#### Excerto da página:

-- -- --

Uma primeira fila de peso. Três presidentes da República — Jorge Sampaio, Cavaco Silva e Ramalho Eanes — a ministra da Saúde Marta Temido, os secretários de Estado da Saúde Raquel Duarte e Francisco Ramos e o bastonário dos Médicos Miguel Guimarães. Maria do Céu Machado, pediatra e presidente do Infarmed, deu esta terça-feira a última lição na Faculdade de Medicina da Universidade de Lisboa (FMUL).

“Um Exercício de Trigonometria” chamou a médica à última aula, seguindo uma sugestão dos netos mais velhos Diogo e Teresa, num dos almoços de família. Os sete netos assistiram à última lição no auditório João Lobo Antunes, com quem Maria do Céu Machado era casada. “Hoje o João faria 75 anos. E há cinco anos, a esta hora, ele deu a sua última aula”, recordou a pediatra no final da sua última lição.

Durante 45 minutos, Maria do Céu Machado passou em revista a história da sua vida misturada com a história da saúde em Portugal. “Esta é a minha casa”, começou por dizer Maria do Céu Machado, dirigindo-se a Fausto Pinto, director da FMUL. Com o apoio de slides com fotos de família e gráficos de estudos, Maria do Céu Machado passou em revista os seus 48 anos como funcionária pública.

“O meu avô Machado (avô paterno) era de Carrazeda de Ansiães. Era governador do Banco Nacional Ultramarino. Se não fosse, não teria ido para Moçambique, deixado a família em Lisboa e o meu pai não teria ido para o colégio e conhecido a minha mãe.” Na sala cheia ouviu-se uma gargalhada, que se repetiu com a história do avô materno, o avô Manuel. “Era de Portalegre. Era médico. Se não fosse deputado, não tinha vindo para Lisboa, a minha mãe não teria ido para o colégio e não teria conhecido o meu pai”, recordou. Foi este avô, que todos os dias a visitava, que influenciou Maria do Céu Machado a seguir medicina.

A presidente do Infarmed contou que como “queria aprender a tratar de doentes” foi para os hospitais civis de Lisboa, de como “se não fosse o 25 de Abril não teria havido serviço à periferia” e como, já no Hospital Curry Cabral, ela e os colegas foram influenciados pelo médico Mateus Marques. “Todos os que fomos ali colocados [no pavilhão de pediatria] fomos para pediatria.”

“Os adolescentes são a minha paixão”

À medida que ia mostrando fotos do seu percurso e recordando as várias posições que ocupou — como fez na entrevista que deu ao PÚBLICO a propósito da sua jubilação — a pediatra foi fazendo uma associação à evolução da pediatria em Portugal e aos desafios dos tempos modernos.

-- -- --

#### Pedido da tarefa:
Responda, com base na notícia sobre a última lição de Maria do Céu Machado:
(a) Por sugestão de quem a aula recebeu o nome "Um Exercício de Trigonometria"?
(b) Quantos anos como funcionária pública a pediatra passou em revista?
(c) De onde era o avô materno e qual era a sua profissão?

#### Excerto dos dados:
-- -- --

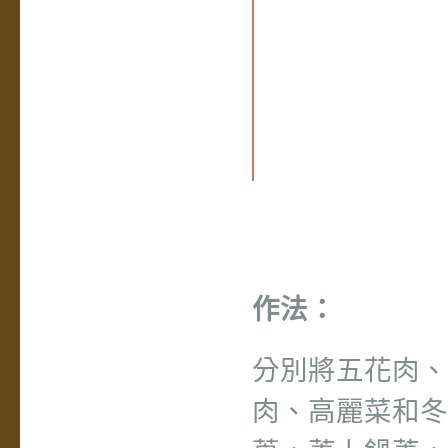
作法：
分別將五花肉、
肉、高麗菜和冬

-- -- --

#### Resposta ao exercício:
(a) Dos netos mais velhos, Diogo e Teresa.
(b) 48 anos.
(c) Era de Portalegre e era médico.